Unpaid freight charges often result in litigation. Strategically, the intermediary may want to retain counsel for the collection on a contingency basis, with the understanding that the net recovery could be reduced by as much as fifty percent depending on the amount in controversy.

After the complaint for unpaid freight charges is filed, cargo owners inevitably seek an offset for real or imagined cargo damage, and claims for consequential or special damages. That offset becomes the basis for a counterclaim for loss or damage to cargo.

Consider the following example:
A transportation intermediary is owed $50,000 in unpaid freight charges from their customer. Their customer has failed to respond to the requests for payment. Subsequently, the transportation intermediary sues their customer. Their customer responds with a counterclaim refusing to pay the charges on the basis that several shipments were delivered damaged and the transportation intermediary is responsible for the damaged cargo.
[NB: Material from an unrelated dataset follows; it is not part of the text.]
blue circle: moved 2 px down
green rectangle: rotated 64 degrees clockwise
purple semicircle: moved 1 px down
In many cases, the counterclaim is tendered to the intermediary’s liability insurer for defense and indemnity under their Errors and Omissions or Cargo Legal Liability policy. However, before the transportation intermediary tenders the counterclaim to their insurance company asking that defense be provided, they should consider if the benefits outweigh the costs. Key points to consider are:

  • Does the claim deductible apply to the defense costs?
  • Is the cargo claim less than or equal to the deductible?
  • What is the aggregate policy limit?
  • Does the policy give the insurer the right to settle the claim?
  • What is expected in mediation?
  • What effect will the insurance claim have on future premiums?

When first presented with such a claim, the insurance company will likely advise a client that the costs to pursue the outstanding receivables are not covered by the policy. The policy may respond to defense costs as it relates to the allegation of cargo loss/damage.  In addition, some policies may not have first dollar defense, meaning the transportation intermediary may be obligated to pay the costs to defend the allegation until their deductible is exhausted.
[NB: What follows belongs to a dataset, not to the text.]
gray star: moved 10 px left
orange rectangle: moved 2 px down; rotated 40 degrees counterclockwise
Defending cross-claims can also affect policy limits. Most E&O policies have aggregate limits per year, so transportation intermediaries need to be aware that the money spent to defend a cross-claim will reduce the overall limit available under the policy.

Transportation intermediaries should be aware that most policies give the insurer the right to settle claims as they deem appropriate. Depending on the circumstances the insurance company may decide to settle the counterclaim even though the freight charge is still in dispute. Settling the counterclaim will often streamline the litigation and give the insurance company a clear path to recovery from liable third parties. However, not all transportation intermediaries favor such settlements and expect the insurer to vigorously defend the counterclaim, even if it can be settled for less than the cost of defense. While the allegations in the cross-claim may be baseless, typically some form of investigation must take place in order to determine the liability of the intermediary. Consequently, these actions in turn will incur more costs. Intermediaries should not expect the insurer to spend more in fees and costs than they would to settle the counterclaim.
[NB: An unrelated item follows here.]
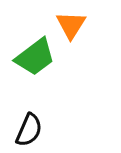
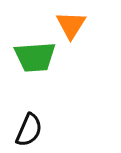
green trapezoid: rotated 33 degrees clockwise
If the case is mediated, all parties are expected to participate in good faith and arrive at a compromise. The intermediary should expect to modify the amount of the freight claim. The cargo owner should be prepared to modify its unpaid freight charges. The amount of compromise, by either party, will depend on the facts and circumstances of the case.

Recovery of unpaid freight charges requires a thoughtful strategy that addresses all factors involved in pursuit and settlement. Transportation intermediaries should be prepared to respond to counterclaims from their clients and then weigh the benefits versus costs of involving their liability insurer.